Supplied information START

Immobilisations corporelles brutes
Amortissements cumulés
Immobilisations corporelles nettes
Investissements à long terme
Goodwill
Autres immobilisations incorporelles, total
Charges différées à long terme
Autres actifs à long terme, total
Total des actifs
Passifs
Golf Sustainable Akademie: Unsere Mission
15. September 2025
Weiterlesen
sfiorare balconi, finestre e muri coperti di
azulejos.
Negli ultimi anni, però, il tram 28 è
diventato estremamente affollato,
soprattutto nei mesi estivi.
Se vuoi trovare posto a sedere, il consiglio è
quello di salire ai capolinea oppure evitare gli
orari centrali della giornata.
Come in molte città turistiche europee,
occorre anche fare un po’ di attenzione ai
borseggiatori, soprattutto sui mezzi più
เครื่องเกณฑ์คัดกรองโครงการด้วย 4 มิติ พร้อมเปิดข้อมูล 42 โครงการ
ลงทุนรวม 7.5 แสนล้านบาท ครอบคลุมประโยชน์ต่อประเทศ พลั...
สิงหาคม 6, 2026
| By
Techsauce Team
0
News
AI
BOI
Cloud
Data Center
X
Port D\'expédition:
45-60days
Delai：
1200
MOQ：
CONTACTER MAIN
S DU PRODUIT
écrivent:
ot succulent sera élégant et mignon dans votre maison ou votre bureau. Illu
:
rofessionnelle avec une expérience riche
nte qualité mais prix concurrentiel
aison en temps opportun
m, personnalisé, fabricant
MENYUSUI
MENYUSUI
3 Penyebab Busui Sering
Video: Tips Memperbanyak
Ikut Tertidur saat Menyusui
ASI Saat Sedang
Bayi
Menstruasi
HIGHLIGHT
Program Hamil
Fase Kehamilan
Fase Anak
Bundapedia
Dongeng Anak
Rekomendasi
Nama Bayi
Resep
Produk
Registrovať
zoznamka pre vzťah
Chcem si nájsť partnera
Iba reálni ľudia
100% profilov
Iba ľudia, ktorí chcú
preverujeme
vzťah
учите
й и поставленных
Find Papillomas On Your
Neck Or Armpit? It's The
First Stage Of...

Supplied information END

* _Task objective_
Scan the records above, then copy out each line that mentions "soprattutto".

* _Problem solution_
soprattutto nei mesi estivi.
borseggiatori, soprattutto sui mezzi più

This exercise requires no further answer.